I'm not opposed to shuffling things into the public domain after a period. But the length of an author's life plus 70 years doesn't seem "too long" to me.
Darn it, you stealth posted!
You might find Mark Helprin's article on copyright interesting.
The problem with 70 years plus the death of the author is that, 20 years ago, it was 50 years. 20 years before that, it was 30 years. This is an alarming pattern, but not incidental. Disney's lobbyists have a lot of money.
The Helprin article on Copyright is interesting, but besides the point (as I see it). Though as an aside, I love his children's books and look forward to reading them to my son.
I've made it a point, pretty consistently, not to violate copyright. Oh, occasionally I will bend Fair Use by watching the occasional scene on YouTube, or letting friends have music files that are otherwise not to be found for love or money (because the copyrights are held by bankrupt companies), but I do defend copyright in the abstract, as a practical financial incentive to production.
What I do not defend, first of all, is the idea that an author "owns" their characters. The only way to truly own a character or an idea is to not speak it. I may find Neil Gaiman's "The Problem of Susan" offensive and disturbing, but that is because my attitudes related to Narnia are different than Gaiman's. (Sometimes. He himself has said that he "loves" the Narnia books and claims that "I don't actually know if it's ["The Problem of Susan"] any good.") Certainly, "The Problem of Susan" is an honest and thoughtful (if extreme) reflection on one reader's experience of Narnia, and the fact that Gaiman wrote it while fearing lawsuits from the Lewis estate is tragic.

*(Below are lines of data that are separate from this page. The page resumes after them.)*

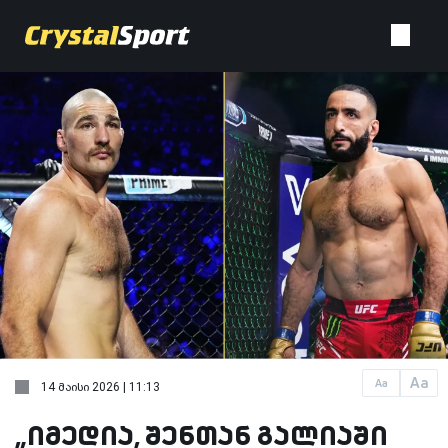
Aa
Aa
14 მაისი 2026 | 11:13
„იმედია, შენთან გალიაში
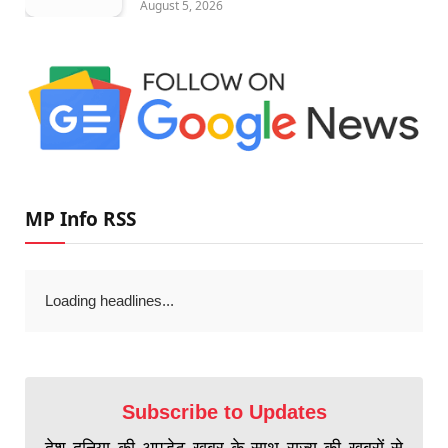
August 5, 2026
MP Info RSS
Loading headlines...
Subscribe to Updates
देश दुनिया की अपडेट खबर के साथ राज्य की खबरों से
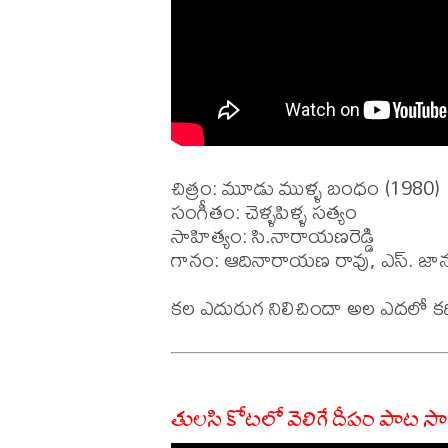
చిత్రం: మూడు ముళ్ళ బంధం (1980)

సంగీతం: చెళ్ళపిళ్ళ సత్యం

సాహిత్యం: సి.నారాయణరెడ్డి

గానం: ఆదినారాయణ రావు, ఎస్. జానక
తులసి కోటలో వెలిగే దీపం పాట స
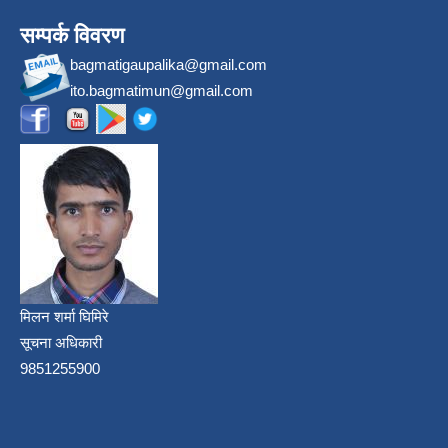
सम्पर्क विवरण
bagmatigaupalika@gmail.com
ito.bagmatimun@gmail.com
मिलन शर्मा घिमिरे
सूचना अधिकारी
9851255900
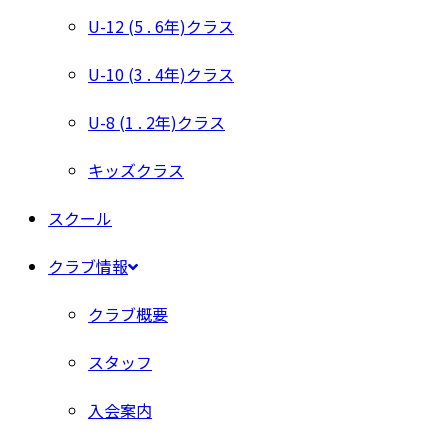
U-12 (5 . 6年)クラス
U-10 (3 . 4年)クラス
U-8 (1 . 2年)クラス
キッズクラス
スクール
クラブ情報
クラブ概要
スタッフ
入会案内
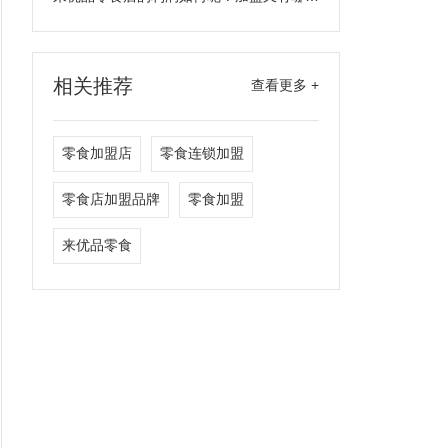
相关推荐
查看更多 +
零食加盟店
零食连锁加盟
零食店加盟品牌
零食加盟
来优品零食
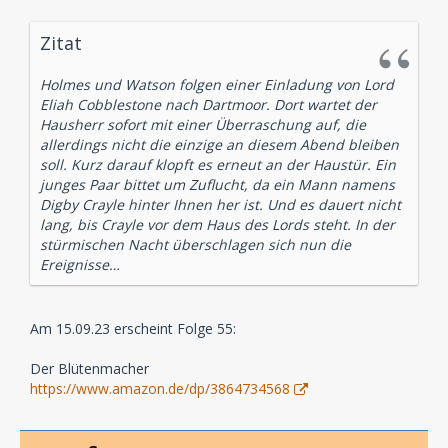
Zitat
Holmes und Watson folgen einer Einladung von Lord
Eliah Cobblestone nach Dartmoor. Dort wartet der
Hausherr sofort mit einer Überraschung auf, die
allerdings nicht die einzige an diesem Abend bleiben
soll. Kurz darauf klopft es erneut an der Haustür. Ein
junges Paar bittet um Zuflucht, da ein Mann namens
Digby Crayle hinter Ihnen her ist. Und es dauert nicht
lang, bis Crayle vor dem Haus des Lords steht. In der
stürmischen Nacht überschlagen sich nun die
Ereignisse…
Am 15.09.23 erscheint Folge 55:
Der Blütenmacher
https://www.amazon.de/dp/3864734568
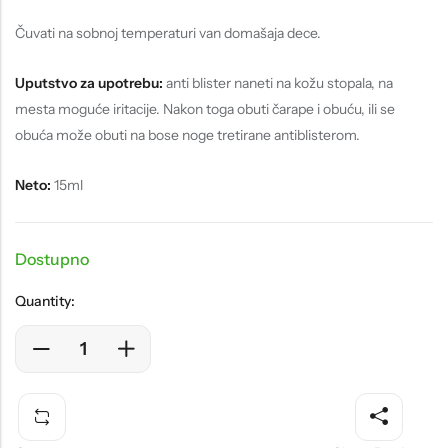
Čuvati na sobnoj temperaturi van domašaja dece.
Uputstvo za upotrebu:
anti blister naneti na kožu stopala, na
mesta moguće iritacije. Nakon toga obuti čarape i obuću, ili se
obuća može obuti na bose noge tretirane antiblisterom.
Neto:
15ml
Dostupno
Quantity:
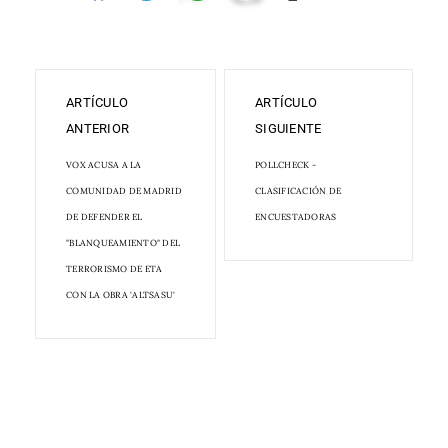
ARTÍCULO
ARTÍCULO
ANTERIOR
SIGUIENTE
VOX ACUSA A LA
POLLCHECK -
COMUNIDAD DE MADRID
CLASIFICACIÓN DE
DE DEFENDER EL
ENCUESTADORAS
"BLANQUEAMIENTO" DEL
TERRORISMO DE ETA
CON LA OBRA 'ALTSASU'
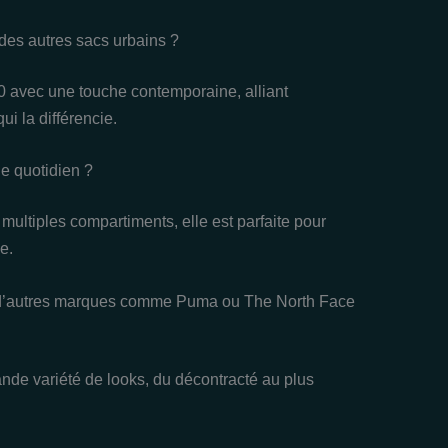
des autres sacs urbains ?
0 avec une touche contemporaine, alliant
ui la différencie.
e quotidien ?
ultiples compartiments, elle est parfaite pour
e.
 d’autres marques comme Puma ou The North Face
nde variété de looks, du décontracté au plus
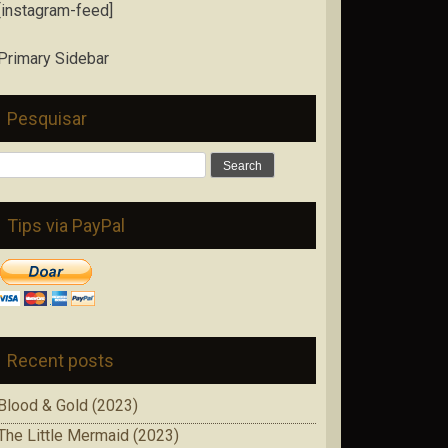
[instagram-feed]
Primary Sidebar
Pesquisar
Search
for:
Tips via PayPal
Recent posts
Blood & Gold (2023)
The Little Mermaid (2023)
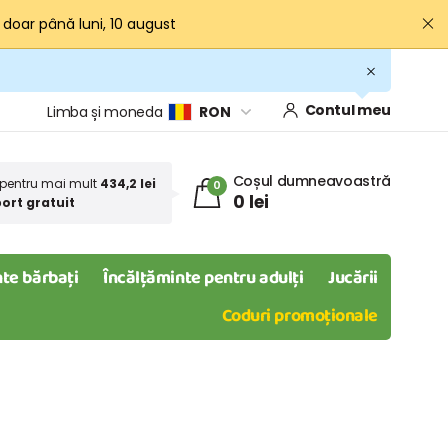
· doar până luni, 10 august
Contul meu
Limba și moneda
RON
Coșul dumneavoastră
pentru mai mult
434,2 lei
0
0 lei
ort gratuit
te bărbați
Încălțăminte pentru adulți
Jucării
Coduri promoționale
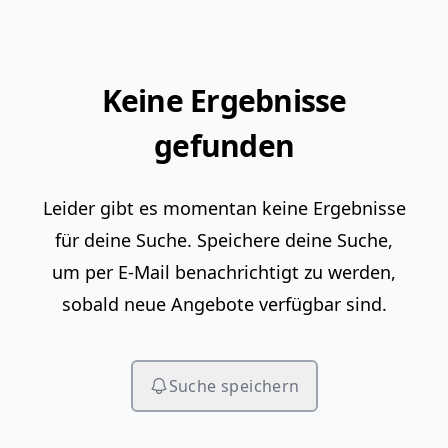
Keine Ergebnisse
gefunden
Leider gibt es momentan keine Ergebnisse
für deine Suche. Speichere deine Suche,
um per E-Mail benachrichtigt zu werden,
sobald neue Angebote verfügbar sind.
Suche speichern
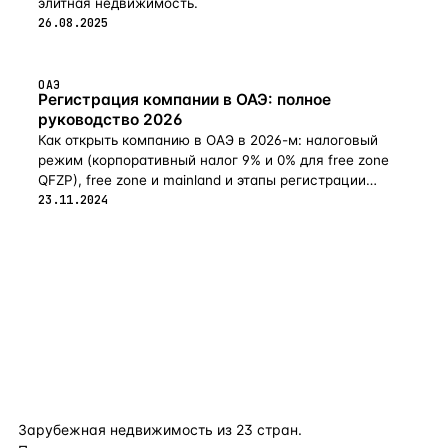
элитная недвижимость.
26.08.2025
ОАЭ
Регистрация компании в ОАЭ: полное
руководство 2026
Как открыть компанию в ОАЭ в 2026-м: налоговый
режим (корпоративный налог 9% и 0% для free zone
QFZP), free zone и mainland и этапы регистрации
бизнеса.
23.11.2024
flat
ters
Зарубежная недвижимость из
23
стран.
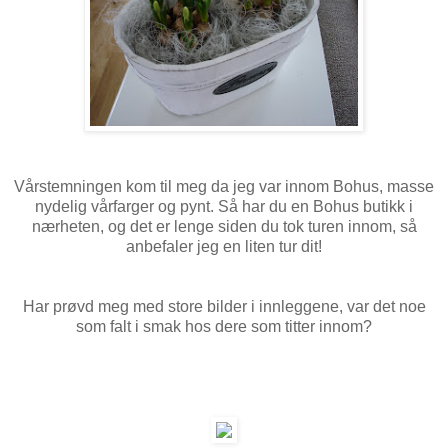
Vårstemningen kom til meg da jeg var innom Bohus, masse
nydelig vårfarger og pynt. Så har du en Bohus butikk i
nærheten, og det er lenge siden du tok turen innom, så
anbefaler jeg en liten tur dit!
Har prøvd meg med store bilder i innleggene, var det noe
som falt i smak hos dere som titter innom?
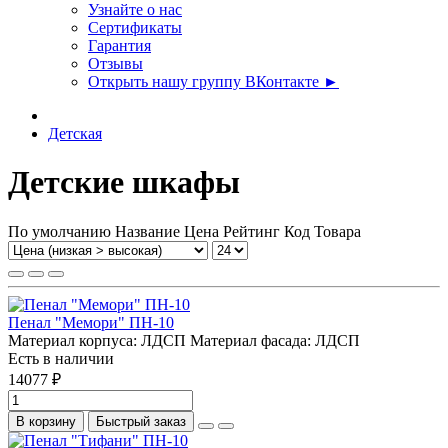
Узнайте о нас
Сертификаты
Гарантия
Отзывы
Открыть нашу группу ВКонтакте ►
Детская
Детские шкафы
По умолчанию
Название
Цена
Рейтинг
Код Товара
Пенал "Мемори" ПН-10
Материал корпуса:
ЛДСП
Материал фасада:
ЛДСП
Есть в наличии
14077 ₽
В корзину
Быстрый заказ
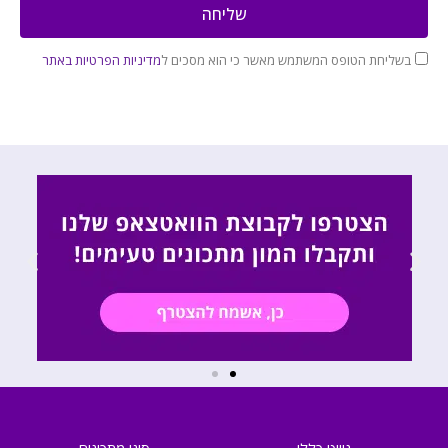
שליחה
בשליחת הטופס המשתמש מאשר כי הוא מסכים ל
מדיניות הפרטיות באתר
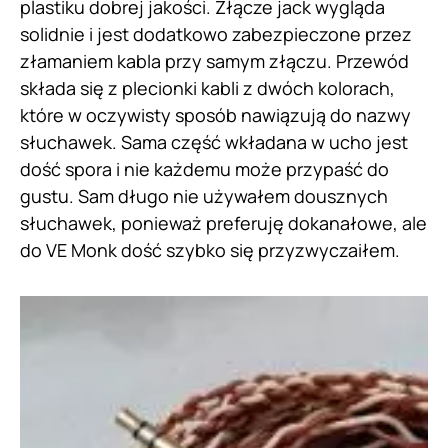
plastiku dobrej jakości. Złącze jack wygląda
solidnie i jest dodatkowo zabezpieczone przez
złamaniem kabla przy samym złączu. Przewód
składa się z plecionki kabli z dwóch kolorach,
które w oczywisty sposób nawiązują do nazwy
słuchawek. Sama część wkładana w ucho jest
dość spora i nie każdemu może przypaść do
gustu. Sam długo nie używałem dousznych
słuchawek, ponieważ preferuję dokanałowe, ale
do VE Monk dość szybko się przyzwyczaiłem.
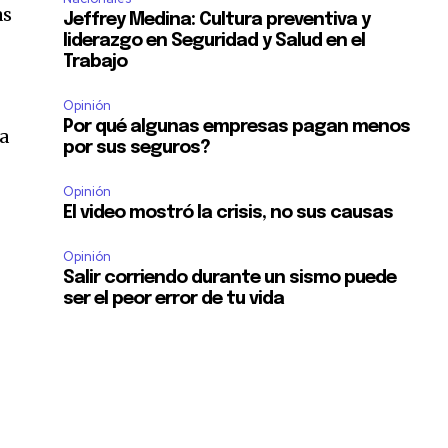
as
Jeffrey Medina: Cultura preventiva y
liderazgo en Seguridad y Salud en el
Trabajo
Opinión
Por qué algunas empresas pagan menos
va
por sus seguros?
Opinión
El video mostró la crisis, no sus causas
Opinión
Salir corriendo durante un sismo puede
ser el peor error de tu vida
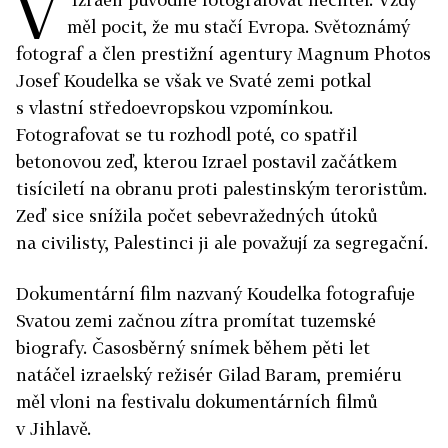
V
měl pocit, že mu stačí Evropa. Světoznámý
fotograf a člen prestižní agentury Magnum Photos
Josef Koudelka se však ve Svaté zemi potkal
s vlastní středoevropskou vzpomínkou.
Fotografovat se tu rozhodl poté, co spatřil
betonovou zeď, kterou Izrael postavil začátkem
tisíciletí na obranu proti palestinským teroristům.
Zeď sice snížila počet sebevražedných útoků
na civilisty, Palestinci ji ale považují za segregační.
Dokumentární film nazvaný Koudelka fotografuje
Svatou zemi začnou zítra promítat tuzemské
biografy. Časosběrný snímek během pěti let
natáčel izraelský režisér Gilad Baram, premiéru
měl vloni na festivalu dokumentárních filmů
v Jihlavě.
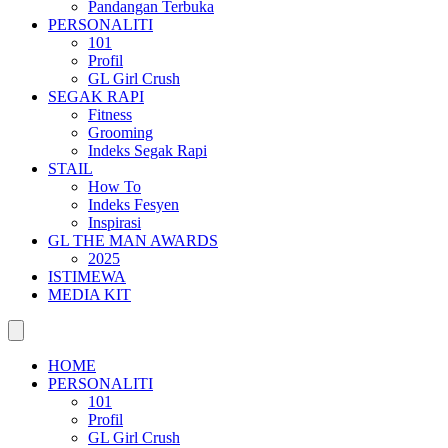
Pandangan Terbuka
PERSONALITI
101
Profil
GL Girl Crush
SEGAK RAPI
Fitness
Grooming
Indeks Segak Rapi
STAIL
How To
Indeks Fesyen
Inspirasi
GL THE MAN AWARDS
2025
ISTIMEWA
MEDIA KIT
HOME
PERSONALITI
101
Profil
GL Girl Crush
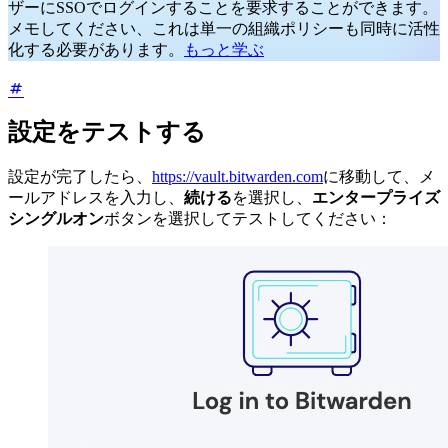
ザーにSSOでログインすることを要求することができます。
メモしてください、これは単一の組織ポリシーも同時に活性
化する必要があります。
もっと学ぶ
設定をテストする
設定が完了したら、
https://vault.bitwarden.com
に移動して、メ
ールアドレスを入力し、
続ける
を選択し、
エンタープライズ
シングルオン
ボタンを選択してテストしてください：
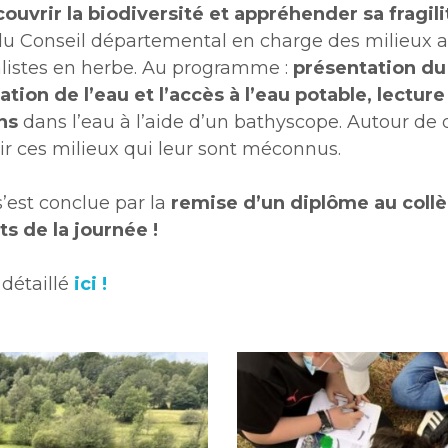
ouvrir la biodiversité et appréhender sa fragili
t du Conseil départemental en charge des milieux 
listes en herbe. Au programme :
présentation du 
sation de l’eau et l’accès à l’eau potable, lectur
ns
dans l’eau à l’aide d’un bathyscope. Autour de q
rir ces milieux qui leur sont méconnus.
’est conclue par la
remise d’un diplôme au coll
ts de la journée !
 détaillé
ici !
pic-
2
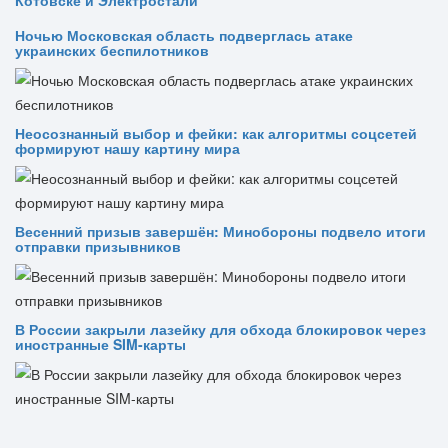
Котовске и Электростали
Ночью Московская область подверглась атаке
украинских беспилотников
Неосознанный выбор и фейки: как алгоритмы соцсетей
формируют нашу картину мира
Весенний призыв завершён: Минобороны подвело итоги
отправки призывников
В России закрыли лазейку для обхода блокировок через
иностранные SIM-карты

(In fact, part of me feels that Gaiman's response is more faithful than the original movies. Gaiman understands that Lewis embraced the concept of Christian religious exclusivity, even if he is disturbed by it. The movies, licensed by Lewis's estate to its great financial profit, strip Narnia of all controversy and all power.)
The second thing I defend is, as stated above, the need of books to go into the public domain as soon as is possible while retaining author's financial incentive. On the one hand, I don't want to impose further financial hardships on authors, a lamentably underfinanced class of workers in our current economy. I stand with Tolkien on the side of "extending courtesy to living authors (at least)" in the form of royalties from book sales. But I think we are missing out on something important--the ability to re-work and re-write characters in a dignified, financially viable, non fanfic form.
The sciences understand this--patents expire after 20 years, a quite reasonable time.
This conversation may have exposed an oversight in my thinking. See, I typically view those who seek to weaken the length of copyright as being more or less dismissive of the entire enterprise. I guess that's not necessarily true. Also, I've seen copyright as safeguarding whole works (e.g. novels, short stories, films) rather than individual characters. That's less problematic than the so-called Disney approach. That being said, I'm not entirely convinced that radically shortening the current copyright period is a good idea. Like patented things, copyrighted things are protected assets; unlike patented things (which don't automatically lose all value when the patent expires), copyrighted things become immediately free at the end of copyright.
Really, I never thought this post would prompt such a discussion on this topic. I'm not that passionate about it.